▶ **Assignment**: Stop after the line containing "cytoplasmic/membranous expression for"; retype every line of the data before it exactly, starting from the first.
::: Dataset :::
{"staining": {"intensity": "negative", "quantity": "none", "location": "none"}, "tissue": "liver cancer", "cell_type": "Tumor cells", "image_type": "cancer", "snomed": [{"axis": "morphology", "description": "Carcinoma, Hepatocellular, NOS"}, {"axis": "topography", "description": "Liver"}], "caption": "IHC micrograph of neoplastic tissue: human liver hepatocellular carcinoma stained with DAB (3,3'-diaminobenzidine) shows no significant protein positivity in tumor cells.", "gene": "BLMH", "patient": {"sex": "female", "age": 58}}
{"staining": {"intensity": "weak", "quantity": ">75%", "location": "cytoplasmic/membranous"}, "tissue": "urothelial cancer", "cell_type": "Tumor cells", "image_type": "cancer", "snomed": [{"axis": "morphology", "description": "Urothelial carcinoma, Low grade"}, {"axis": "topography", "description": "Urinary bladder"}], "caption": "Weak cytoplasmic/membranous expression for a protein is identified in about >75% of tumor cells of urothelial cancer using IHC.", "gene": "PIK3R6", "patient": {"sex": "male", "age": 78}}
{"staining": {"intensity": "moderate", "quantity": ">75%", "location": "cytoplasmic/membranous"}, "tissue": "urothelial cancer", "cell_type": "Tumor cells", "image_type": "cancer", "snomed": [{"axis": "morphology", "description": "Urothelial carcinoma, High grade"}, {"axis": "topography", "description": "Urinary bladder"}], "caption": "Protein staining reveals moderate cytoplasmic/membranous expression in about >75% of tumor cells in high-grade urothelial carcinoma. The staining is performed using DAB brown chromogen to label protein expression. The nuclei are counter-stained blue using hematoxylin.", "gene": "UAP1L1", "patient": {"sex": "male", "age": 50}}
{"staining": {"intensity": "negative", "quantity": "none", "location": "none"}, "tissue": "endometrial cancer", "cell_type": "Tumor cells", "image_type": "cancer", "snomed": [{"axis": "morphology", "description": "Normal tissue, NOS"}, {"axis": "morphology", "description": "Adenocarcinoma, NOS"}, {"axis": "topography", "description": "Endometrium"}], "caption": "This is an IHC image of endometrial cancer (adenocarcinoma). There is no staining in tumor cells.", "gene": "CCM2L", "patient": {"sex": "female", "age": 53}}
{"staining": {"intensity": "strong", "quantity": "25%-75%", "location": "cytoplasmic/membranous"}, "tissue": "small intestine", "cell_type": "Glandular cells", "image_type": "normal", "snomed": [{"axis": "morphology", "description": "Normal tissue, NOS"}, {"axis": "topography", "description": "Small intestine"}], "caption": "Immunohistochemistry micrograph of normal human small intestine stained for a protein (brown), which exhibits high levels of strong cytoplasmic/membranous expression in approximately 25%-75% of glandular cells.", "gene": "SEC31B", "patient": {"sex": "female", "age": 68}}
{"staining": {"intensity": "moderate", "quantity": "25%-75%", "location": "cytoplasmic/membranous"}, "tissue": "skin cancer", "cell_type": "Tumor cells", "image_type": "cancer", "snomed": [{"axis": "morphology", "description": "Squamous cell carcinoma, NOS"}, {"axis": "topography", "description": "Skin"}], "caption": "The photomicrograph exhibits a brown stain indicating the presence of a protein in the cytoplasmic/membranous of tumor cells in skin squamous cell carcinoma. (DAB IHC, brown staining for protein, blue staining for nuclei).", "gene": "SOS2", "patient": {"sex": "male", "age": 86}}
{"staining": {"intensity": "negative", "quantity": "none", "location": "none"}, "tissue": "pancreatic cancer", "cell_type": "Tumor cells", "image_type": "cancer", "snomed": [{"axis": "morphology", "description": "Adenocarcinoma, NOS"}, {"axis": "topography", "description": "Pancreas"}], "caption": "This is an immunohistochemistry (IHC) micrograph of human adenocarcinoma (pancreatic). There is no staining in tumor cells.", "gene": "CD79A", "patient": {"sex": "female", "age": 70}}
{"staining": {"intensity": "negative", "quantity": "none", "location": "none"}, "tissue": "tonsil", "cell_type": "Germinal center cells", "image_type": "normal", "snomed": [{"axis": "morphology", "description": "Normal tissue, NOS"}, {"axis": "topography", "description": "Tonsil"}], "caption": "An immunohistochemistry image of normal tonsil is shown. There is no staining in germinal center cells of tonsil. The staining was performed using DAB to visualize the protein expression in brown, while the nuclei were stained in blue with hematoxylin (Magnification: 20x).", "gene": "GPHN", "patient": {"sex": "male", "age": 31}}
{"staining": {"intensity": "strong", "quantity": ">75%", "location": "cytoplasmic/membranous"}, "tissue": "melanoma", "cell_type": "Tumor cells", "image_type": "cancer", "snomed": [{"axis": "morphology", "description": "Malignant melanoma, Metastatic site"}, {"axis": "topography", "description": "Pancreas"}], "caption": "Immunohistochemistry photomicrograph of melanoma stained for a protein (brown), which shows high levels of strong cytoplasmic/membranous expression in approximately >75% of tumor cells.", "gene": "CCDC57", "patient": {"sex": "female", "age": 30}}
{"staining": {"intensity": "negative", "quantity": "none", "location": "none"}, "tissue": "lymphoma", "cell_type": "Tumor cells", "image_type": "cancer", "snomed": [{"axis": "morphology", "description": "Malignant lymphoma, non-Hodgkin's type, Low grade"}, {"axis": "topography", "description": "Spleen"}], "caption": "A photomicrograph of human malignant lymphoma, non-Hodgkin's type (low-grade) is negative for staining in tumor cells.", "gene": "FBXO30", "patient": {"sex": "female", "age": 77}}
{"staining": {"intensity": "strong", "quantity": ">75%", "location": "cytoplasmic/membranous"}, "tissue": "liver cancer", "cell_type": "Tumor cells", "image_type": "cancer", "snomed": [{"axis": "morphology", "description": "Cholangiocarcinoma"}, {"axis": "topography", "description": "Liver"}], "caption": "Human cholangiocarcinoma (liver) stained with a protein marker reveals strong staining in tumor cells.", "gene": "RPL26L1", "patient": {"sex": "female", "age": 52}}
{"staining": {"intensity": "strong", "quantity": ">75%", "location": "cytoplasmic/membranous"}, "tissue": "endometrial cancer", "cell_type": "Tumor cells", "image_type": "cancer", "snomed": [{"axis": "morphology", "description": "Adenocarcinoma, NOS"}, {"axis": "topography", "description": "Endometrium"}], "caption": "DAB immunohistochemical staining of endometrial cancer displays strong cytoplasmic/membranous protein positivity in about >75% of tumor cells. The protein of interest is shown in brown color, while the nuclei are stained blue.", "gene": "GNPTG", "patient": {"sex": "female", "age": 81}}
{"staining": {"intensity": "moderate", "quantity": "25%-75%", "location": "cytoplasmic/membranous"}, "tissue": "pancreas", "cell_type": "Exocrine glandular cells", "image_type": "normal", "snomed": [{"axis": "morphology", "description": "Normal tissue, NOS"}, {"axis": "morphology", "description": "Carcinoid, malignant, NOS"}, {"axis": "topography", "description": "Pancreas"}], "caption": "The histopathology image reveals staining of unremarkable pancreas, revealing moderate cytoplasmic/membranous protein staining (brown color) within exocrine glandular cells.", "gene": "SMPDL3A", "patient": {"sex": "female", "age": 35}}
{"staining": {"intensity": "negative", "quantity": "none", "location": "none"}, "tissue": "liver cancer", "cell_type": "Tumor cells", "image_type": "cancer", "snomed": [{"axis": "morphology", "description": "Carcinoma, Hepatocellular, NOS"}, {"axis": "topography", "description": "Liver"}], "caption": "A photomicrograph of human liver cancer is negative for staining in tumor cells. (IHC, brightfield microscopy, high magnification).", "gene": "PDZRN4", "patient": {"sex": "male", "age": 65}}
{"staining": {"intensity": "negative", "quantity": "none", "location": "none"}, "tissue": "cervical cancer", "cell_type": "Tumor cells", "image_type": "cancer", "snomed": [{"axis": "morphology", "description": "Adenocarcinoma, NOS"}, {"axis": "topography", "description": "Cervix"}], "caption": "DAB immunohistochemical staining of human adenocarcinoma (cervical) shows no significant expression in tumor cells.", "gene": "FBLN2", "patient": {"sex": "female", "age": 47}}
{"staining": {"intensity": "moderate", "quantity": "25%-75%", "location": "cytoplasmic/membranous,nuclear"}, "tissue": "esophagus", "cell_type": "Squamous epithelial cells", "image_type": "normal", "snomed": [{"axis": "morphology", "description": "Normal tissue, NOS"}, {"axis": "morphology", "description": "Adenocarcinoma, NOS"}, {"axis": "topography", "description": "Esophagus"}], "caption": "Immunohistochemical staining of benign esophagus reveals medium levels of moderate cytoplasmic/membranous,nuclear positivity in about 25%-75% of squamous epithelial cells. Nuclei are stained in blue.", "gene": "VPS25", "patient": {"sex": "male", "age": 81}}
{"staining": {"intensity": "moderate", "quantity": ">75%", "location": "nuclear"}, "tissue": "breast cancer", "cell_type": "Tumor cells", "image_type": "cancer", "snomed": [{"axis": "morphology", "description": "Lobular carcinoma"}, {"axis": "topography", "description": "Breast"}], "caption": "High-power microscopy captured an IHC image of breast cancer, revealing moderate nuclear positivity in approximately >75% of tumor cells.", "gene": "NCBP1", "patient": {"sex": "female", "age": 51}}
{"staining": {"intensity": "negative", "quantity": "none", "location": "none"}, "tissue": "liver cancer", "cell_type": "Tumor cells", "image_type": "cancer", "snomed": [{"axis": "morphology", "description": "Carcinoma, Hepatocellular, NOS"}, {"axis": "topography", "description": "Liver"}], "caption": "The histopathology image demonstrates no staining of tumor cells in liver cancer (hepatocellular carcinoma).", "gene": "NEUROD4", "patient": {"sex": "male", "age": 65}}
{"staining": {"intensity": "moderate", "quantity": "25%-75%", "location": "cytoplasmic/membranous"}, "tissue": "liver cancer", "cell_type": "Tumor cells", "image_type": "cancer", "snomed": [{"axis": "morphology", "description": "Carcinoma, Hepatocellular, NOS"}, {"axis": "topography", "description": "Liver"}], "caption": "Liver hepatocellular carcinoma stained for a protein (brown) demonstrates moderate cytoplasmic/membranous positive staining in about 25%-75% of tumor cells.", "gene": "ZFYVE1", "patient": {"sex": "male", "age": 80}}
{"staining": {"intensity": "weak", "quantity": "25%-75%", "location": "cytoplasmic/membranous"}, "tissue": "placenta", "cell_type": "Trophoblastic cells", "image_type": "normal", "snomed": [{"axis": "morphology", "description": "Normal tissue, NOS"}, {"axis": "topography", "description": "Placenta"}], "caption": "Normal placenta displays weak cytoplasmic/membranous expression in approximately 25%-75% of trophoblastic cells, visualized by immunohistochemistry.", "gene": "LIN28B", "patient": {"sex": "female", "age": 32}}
:::
▶ **Your solution**:
{"staining": {"intensity": "negative", "quantity": "none", "location": "none"}, "tissue": "liver cancer", "cell_type": "Tumor cells", "image_type": "cancer", "snomed": [{"axis": "morphology", "description": "Carcinoma, Hepatocellular, NOS"}, {"axis": "topography", "description": "Liver"}], "caption": "IHC micrograph of neoplastic tissue: human liver hepatocellular carcinoma stained with DAB (3,3'-diaminobenzidine) shows no significant protein positivity in tumor cells.", "gene": "BLMH", "patient": {"sex": "female", "age": 58}}
{"staining": {"intensity": "weak", "quantity": ">75%", "location": "cytoplasmic/membranous"}, "tissue": "urothelial cancer", "cell_type": "Tumor cells", "image_type": "cancer", "snomed": [{"axis": "morphology", "description": "Urothelial carcinoma, Low grade"}, {"axis": "topography", "description": "Urinary bladder"}], "caption": "Weak cytoplasmic/membranous expression for a protein is identified in about >75% of tumor cells of urothelial cancer using IHC.", "gene": "PIK3R6", "patient": {"sex": "male", "age": 78}}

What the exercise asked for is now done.